Thursday, July 2, 2009

Just a Mom! *warning* some gross content ahead!

So, one joy we're experiencing this week is the task of taking a stool sample to the pediatrician's office. Brianna was SO excited, "I get to poop in that hat!" she gleefully explained to her brother. Finally the moment came and the job was done. Now for the task of moving it (with gloves and specimen sticks) to the specimen cup. She was SO curious and absolutely begged to do it herself, and she's pretty dexterous, so I let her have at it. Yes. I did. I set a 3 year old loose with two popsicle-like sticks and a turd, and let her try to move it to a cup. I am proud to say that she did an amazing job. She transferred that poo more skillfully than many of the ER nurses I've worked with over the years. Not a smear outside of the cup, turd totally intact with minimal smushage. Yes, she did great. What a proud mommy moment! HA!
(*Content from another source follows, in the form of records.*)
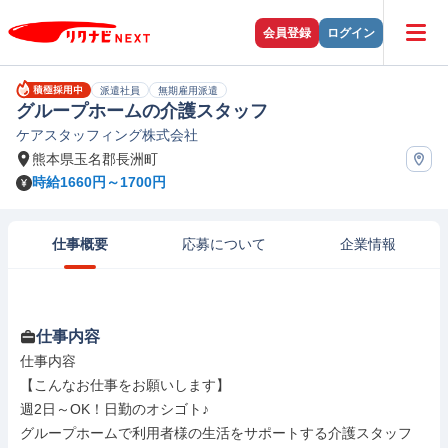
会員登録
ログイン
派遣社員
無期雇用派遣
グループホームの介護スタッフ
ケアスタッフィング株式会社
熊本県玉名郡長洲町
時給1660円～1700円
仕事概要
応募について
企業情報
仕事内容
仕事内容

【こんなお仕事をお願いします】

週2日～OK！日勤のオシゴト♪

グループホームで利用者様の生活をサポートする介護スタッフ
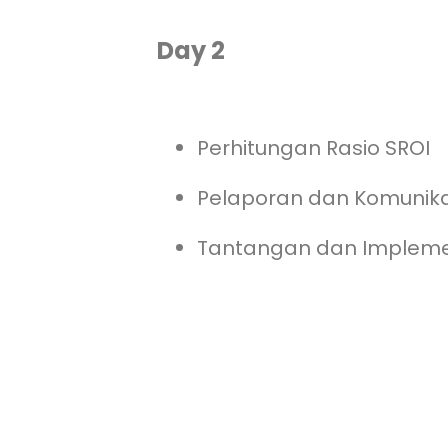
Day 2
Perhitungan Rasio SROI
Pelaporan dan Komunikas
Tantangan dan Implemen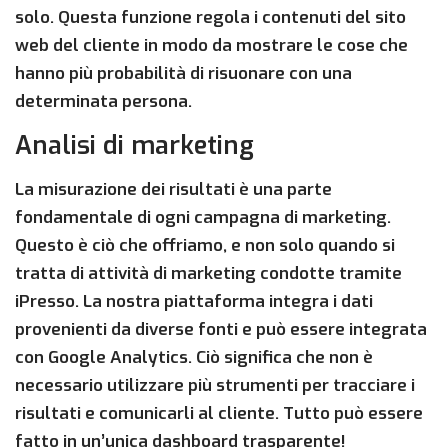
solo. Questa funzione regola i contenuti del sito
web del cliente in modo da mostrare le cose che
hanno più probabilità di risuonare con una
determinata persona.
Analisi di marketing
La misurazione dei risultati è una parte
fondamentale di ogni campagna di marketing.
Questo è ciò che offriamo, e non solo quando si
tratta di attività di marketing condotte tramite
iPresso. La nostra piattaforma integra i dati
provenienti da diverse fonti e può essere integrata
con Google Analytics. Ciò significa che non è
necessario utilizzare più strumenti per tracciare i
risultati e comunicarli al cliente. Tutto può essere
fatto in un’unica dashboard trasparente!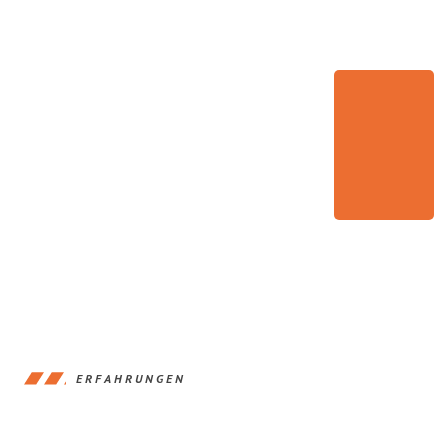
ERFAHRUNGEN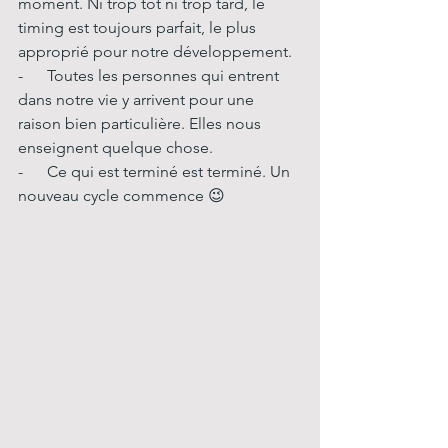
moment. Ni trop tôt ni trop tard, le 
timing est toujours parfait, le plus 
approprié pour notre développement.
-      Toutes les personnes qui entrent 
dans notre vie y arrivent pour une 
raison bien particulière. Elles nous 
enseignent quelque chose.
-      Ce qui est terminé est terminé. Un 
nouveau cycle commence 😉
So I said to my able-handed, brilliant, adventurous little angel, "you did a great job with that sweetie! Are you going to be a doctor when you grow up?" To which she matter-of-factly replied, "nope, just a Mom!" How insightful my little love. :)

Whirlwind

It is amazing how sometimes a week that seems pretty void on the calendar can so quickly fill up and fly by! That is how this week has been for us. One day after another, one thing spinning to the next, chores piling up - waiting to be done, running from one obligation to the next appointment, to yet another surprise trip somewhere... Suddenly it is Thursday and my week is almost over and somehow I have to find the time to finish some of the chores so that the house is in decent shape for me to work 3 of the next 4 days.

We're amidst a bit of a mystery around here, hoping to get good news, or at least some answers. We're gearing up for a trip in a few weeks, leaving the kids overnight for the first time ever, and I should be preparing, making lists, or even packing. I should be planning a little birthday party for my girl, getting ready to invite some of her friends over for a get-together. We should be relaxing, doing a whole lot of nothing, and just enjoying the summer days... but somehow the freight train of life has been barreling through and we can't jump off.
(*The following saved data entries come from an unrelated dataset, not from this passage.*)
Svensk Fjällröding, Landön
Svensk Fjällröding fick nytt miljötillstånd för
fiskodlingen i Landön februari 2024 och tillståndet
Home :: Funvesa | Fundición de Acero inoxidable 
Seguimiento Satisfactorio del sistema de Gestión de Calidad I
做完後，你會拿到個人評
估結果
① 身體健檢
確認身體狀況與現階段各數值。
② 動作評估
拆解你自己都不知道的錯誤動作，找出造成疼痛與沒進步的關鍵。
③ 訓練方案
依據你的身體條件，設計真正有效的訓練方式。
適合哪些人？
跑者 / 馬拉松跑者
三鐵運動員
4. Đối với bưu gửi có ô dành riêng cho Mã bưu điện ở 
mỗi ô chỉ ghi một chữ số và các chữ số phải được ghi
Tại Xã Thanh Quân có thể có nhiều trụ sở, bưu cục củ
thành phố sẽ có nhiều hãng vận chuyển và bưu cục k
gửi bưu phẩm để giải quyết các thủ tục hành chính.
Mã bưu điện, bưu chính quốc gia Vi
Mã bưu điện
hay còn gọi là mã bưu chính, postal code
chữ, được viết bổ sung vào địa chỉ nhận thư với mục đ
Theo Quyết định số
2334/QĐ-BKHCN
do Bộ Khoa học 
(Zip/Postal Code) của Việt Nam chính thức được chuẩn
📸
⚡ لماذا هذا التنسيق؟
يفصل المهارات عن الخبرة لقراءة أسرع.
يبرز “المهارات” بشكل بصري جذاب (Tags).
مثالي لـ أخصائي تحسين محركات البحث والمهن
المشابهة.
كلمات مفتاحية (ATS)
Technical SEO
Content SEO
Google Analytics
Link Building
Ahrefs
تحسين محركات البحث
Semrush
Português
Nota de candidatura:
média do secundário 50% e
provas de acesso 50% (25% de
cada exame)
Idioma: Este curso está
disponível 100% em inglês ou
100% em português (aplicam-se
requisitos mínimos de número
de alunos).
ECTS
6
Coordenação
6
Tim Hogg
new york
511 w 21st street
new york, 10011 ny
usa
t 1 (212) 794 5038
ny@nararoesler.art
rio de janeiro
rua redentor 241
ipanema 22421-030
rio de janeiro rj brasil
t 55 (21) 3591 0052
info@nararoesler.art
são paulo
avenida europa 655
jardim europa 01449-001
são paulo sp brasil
I feel like I just need a break. I need to catch up. I need to catch my breath. I need to feel like I have some grip of control on something. But I'm just running, best I can, trying to keep up, trying not to get left behind, trying to do a halfway decent job in the process, but constantly feeling like I'm lagging just behind where I want to be. I need a sabbatical. From life. Or maybe a maid. Or both.